Specifically, when the first gear 81 is rotated in a clockwise direction (i.e., in the direction of the arrow in the first gear 81 in FIG. 11), the cleaning roller 85 is lowered to make contact with the cleaning roller pressing part 97. After the cleaning roller 85 makes contact with the pressing part 97, the cleaning roller 85 and the second gear 83 are prevented from being further revolved around the first gear 81, the pressing part 97 being an obstacle to prevent the cleaning roller 85 and the second gear 83 from revolving around the first gear 81. However, the cleaning roller 85 and the second gear 83 rotate in a counterclockwise direction around an axis of the second gear 83 (i.e., in the direction of the arrow in the second gear 83 in FIG. 11). During the rotation of the cleaning roller 85 around the axis of the second gear 83, the outer layer 88 of the cleaning roller 85 immersed in the cleaning solution (w), and is compressed by the cleaning roller pressing part 97. The outer layer 88 of the cleaning roller 85 is then expanded to its original shape after being removed from the cleaning roller pressing part 97. Due to the compression and expansion of the outer layer 88 in the cleaning solution (w), the outer layer 88 can be effectively-cleaned.
In various embodiments, the method of maintaining the inkjet image forming apparatus using the print head wiper 80 illustrated in FIG. 11 may further include cleaning the cleaning roller 85, contaminated by the ink, with the cleaning solution (w).
According to various embodiments of the present general inventive concept, an inkjet image forming apparatus including a print head wiper can provide improved image quality by carrying out reliable maintenance of nozzles of the inkjet image forming apparatus.

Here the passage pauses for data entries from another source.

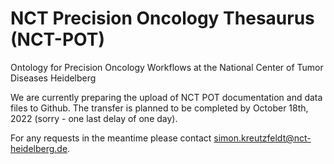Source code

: # NCT Precision Oncology Thesaurus (NCT-POT)
Ontology for Precision Oncology Workflows at the National Center of Tumor Diseases Heidelberg

We are currently preparing the upload of NCT POT documentation and data files to Github. The transfer is planned to be completed by October 18th, 2022 (sorry - one last delay of one day).

For any requests in the meantime please contact simon.kreutzfeldt@nct-heidelberg.de.
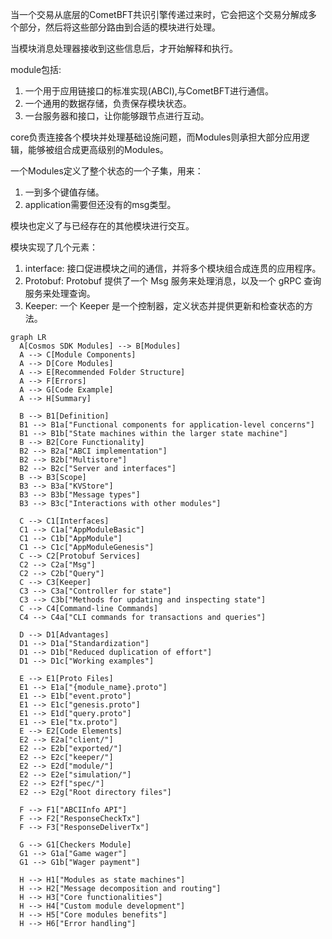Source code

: 当一个交易从底层的CometBFT共识引擎传递过来时，它会把这个交易分解成多个部分，然后将这些部分路由到合适的模块进行处理。 

当模块消息处理器接收到这些信息后，才开始解释和执行。

module包括:

1. 一个用于应用链接口的标准实现(ABCI),与CometBFT进行通信。
2. 一个通用的数据存储，负责保存模块状态。
3. 一台服务器和接口，让你能够跟节点进行互动。

core负责连接各个模块并处理基础设施问题，而Modules则承担大部分应用逻辑，能够被组合成更高级别的Modules。

一个Modules定义了整个状态的一个子集，用来：

1. 一到多个键值存储。
2. application需要但还没有的msg类型。

模块也定义了与已经存在的其他模块进行交互。

模块实现了几个元素：

1. interface: 接口促进模块之间的通信，并将多个模块组合成连贯的应用程序。
2. Protobuf: Protobuf 提供了一个 Msg 服务来处理消息，以及一个 gRPC 查询服务来处理查询。
3. Keeper: 一个 Keeper 是一个控制器，定义状态并提供更新和检查状态的方法。

```mermaid
graph LR
  A[Cosmos SDK Modules] --> B[Modules]  
  A --> C[Module Components]  
  A --> D[Core Modules]  
  A --> E[Recommended Folder Structure]  
  A --> F[Errors]  
  A --> G[Code Example]  
  A --> H[Summary]  

  B --> B1[Definition]  
  B1 --> B1a["Functional components for application-level concerns"]  
  B1 --> B1b["State machines within the larger state machine"]  
  B --> B2[Core Functionality]  
  B2 --> B2a["ABCI implementation"]  
  B2 --> B2b["Multistore"]  
  B2 --> B2c["Server and interfaces"]  
  B --> B3[Scope]  
  B3 --> B3a["KVStore"]  
  B3 --> B3b["Message types"]  
  B3 --> B3c["Interactions with other modules"]  

  C --> C1[Interfaces]  
  C1 --> C1a["AppModuleBasic"]  
  C1 --> C1b["AppModule"]  
  C1 --> C1c["AppModuleGenesis"]  
  C --> C2[Protobuf Services]  
  C2 --> C2a["Msg"]  
  C2 --> C2b["Query"]  
  C --> C3[Keeper]  
  C3 --> C3a["Controller for state"]  
  C3 --> C3b["Methods for updating and inspecting state"]  
  C --> C4[Command-line Commands]  
  C4 --> C4a["CLI commands for transactions and queries"]  

  D --> D1[Advantages]  
  D1 --> D1a["Standardization"]  
  D1 --> D1b["Reduced duplication of effort"]  
  D1 --> D1c["Working examples"]  

  E --> E1[Proto Files]  
  E1 --> E1a["{module_name}.proto"]  
  E1 --> E1b["event.proto"]  
  E1 --> E1c["genesis.proto"]  
  E1 --> E1d["query.proto"]  
  E1 --> E1e["tx.proto"]  
  E --> E2[Code Elements]  
  E2 --> E2a["client/"]  
  E2 --> E2b["exported/"]  
  E2 --> E2c["keeper/"]  
  E2 --> E2d["module/"]  
  E2 --> E2e["simulation/"]  
  E2 --> E2f["spec/"]  
  E2 --> E2g["Root directory files"]  

  F --> F1["ABCIInfo API"]  
  F --> F2["ResponseCheckTx"]  
  F --> F3["ResponseDeliverTx"]  

  G --> G1[Checkers Module]  
  G1 --> G1a["Game wager"]  
  G1 --> G1b["Wager payment"]  

  H --> H1["Modules as state machines"]  
  H --> H2["Message decomposition and routing"]  
  H --> H3["Core functionalities"]  
  H --> H4["Custom module development"]  
  H --> H5["Core modules benefits"]  
  H --> H6["Error handling"]
```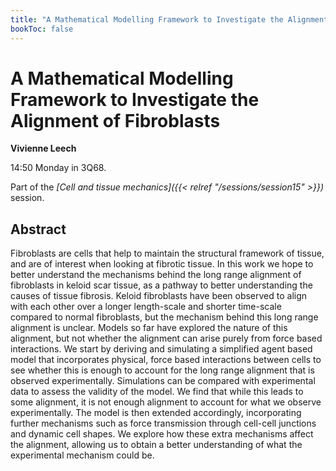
 ```yaml
---
title: "A Mathematical Modelling Framework to Investigate the Alignment of Fibroblasts"
bookToc: false
---
```


# A Mathematical Modelling Framework to Investigate the Alignment of Fibroblasts

**Vivienne Leech**

14:50 Monday in 3Q68.

Part of the *[Cell and tissue mechanics]({{< relref "/sessions/session15" >}})* session.

## Abstract

Fibroblasts are cells that help to maintain the structural framework of tissue, and are of interest when looking at fibrotic tissue.  In this work we hope to better understand the mechanisms behind the long range alignment of fibroblasts in keloid scar tissue, as a pathway to better understanding the causes of tissue fibrosis. Keloid fibroblasts have been observed to align with each other over a longer length-scale and shorter time-scale compared to normal fibroblasts, but the mechanism behind this long range alignment is unclear.  Models so far have explored the nature of this alignment, but not whether the alignment can arise purely from force based interactions. We start by deriving and simulating a simplified agent based model that incorporates physical, force based interactions between cells to see whether this is enough to account for the long range alignment that is observed experimentally. Simulations can be compared with experimental data to assess the validity of the model.  We find that while this leads to some alignment, it is not enough alignment to account for what we observe experimentally. The model is then extended accordingly, incorporating further mechanisms such as force transmission through cell-cell junctions and dynamic cell shapes.  We explore how these extra mechanisms affect the alignment, allowing us to obtain a better understanding of what the experimental mechanism could be.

According to various embodiments of the present general inventive concept, wiped and sprayed ink is absorbed by a cleaning roller, and then the absorbed ink is evaporated by heat, so that an inside of the image forming apparatus can be protected from contamination. Further, an additional tray is not required to collect the absorbed ink, thereby providing an image forming apparatus having a simple structure.
According to various embodiments of the present general inventive concept, a cleaning roller contaminated by ink can be cleaned by a cleaning roller presser part and/or by a cleaning solution, so that the consumable cleaning roller can be used much longer, i.e., so that the lifespan of the cleaning roller can be extended.
Although a few embodiments of the present general inventive concept have been shown and described, it will be appreciated by those skilled in the art that changes may be made in these embodiments without departing from the principles and spirit of the general inventive concept, the scope of which is defined in the appended claims and their equivalents.